* Work to be completed:
Each image should be skipped while the records are restated word for word.

————

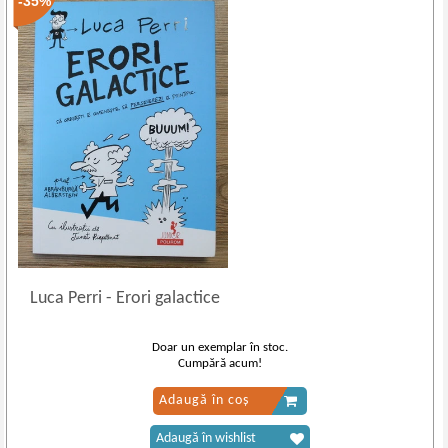
-35%
Luca Perri
-
Erori galactice
Doar un exemplar în stoc.
Cumpără acum!
Adaugă în coș
Adaugă în wishlist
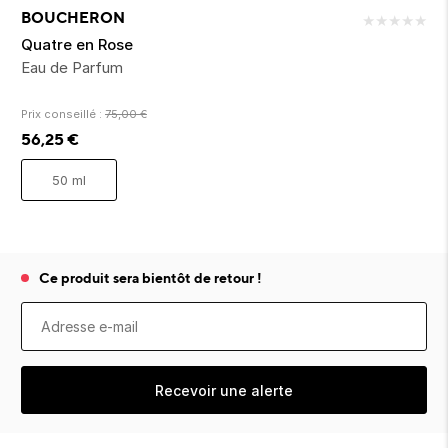
ion 
ixir
Montres Riviera
cco dentaire
bio
BOUCHERON
★
★
★
★
★
en 
on
der
Tom Ford
irl 
Quatre en Rose
Scandal Absolu
Eau de Parfum
bébé
Prix conseillé :
75,00
€
56,25
€
50 ml
ts alimentaires
Ce produit sera bientôt de retour !
Recevoir une alerte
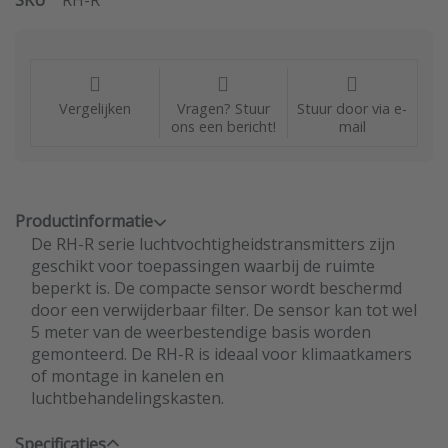
SKU
RH-R
Vergelijken
Vragen? Stuur
Stuur door via e-
ons een bericht!
mail
Productinformatie
De RH-R serie luchtvochtigheidstransmitters zijn
geschikt voor toepassingen waarbij de ruimte
beperkt is. De compacte sensor wordt beschermd
door een verwijderbaar filter. De sensor kan tot wel
5 meter van de weerbestendige basis worden
gemonteerd. De RH-R is ideaal voor klimaatkamers
of montage in kanelen en
luchtbehandelingskasten.
Specificaties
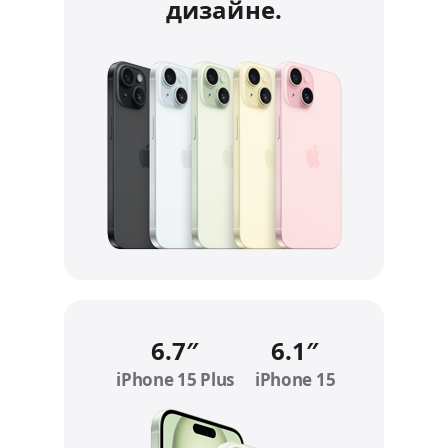
дизайне.
6.7″
6.1″
iPhone 15 Plus
Refer to legal disclaimers
iPhone 15
Refer to legal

————

* Completed exercise:
-35%
Luca Perri
-
Erori galactice
Doar un exemplar în stoc.
Cumpără acum!
Adaugă în coș
Adaugă în wishlist
ion 
ixir
Montres Riviera
cco dentaire
bio
BOUCHERON
★
★
★
★
★
en 
on
der
Tom Ford
irl 
Quatre en Rose
Scandal Absolu
Eau de Parfum
bébé
Prix conseillé :
75,00
€
56,25
€
50 ml
ts alimentaires
Ce produit sera bientôt de retour !
Recevoir une alerte
SKU
RH-R
Vergelijken
Vragen? Stuur
Stuur door via e-
ons een bericht!
mail
Productinformatie
De RH-R serie luchtvochtigheidstransmitters zijn
geschikt voor toepassingen waarbij de ruimte
beperkt is. De compacte sensor wordt beschermd
door een verwijderbaar filter. De sensor kan tot wel
5 meter van de weerbestendige basis worden
gemonteerd. De RH-R is ideaal voor klimaatkamers
of montage in kanelen en
luchtbehandelingskasten.
Specificaties
дизайне.
6.7″
6.1″
iPhone 15 Plus
Refer to legal disclaimers
iPhone 15
Refer to legal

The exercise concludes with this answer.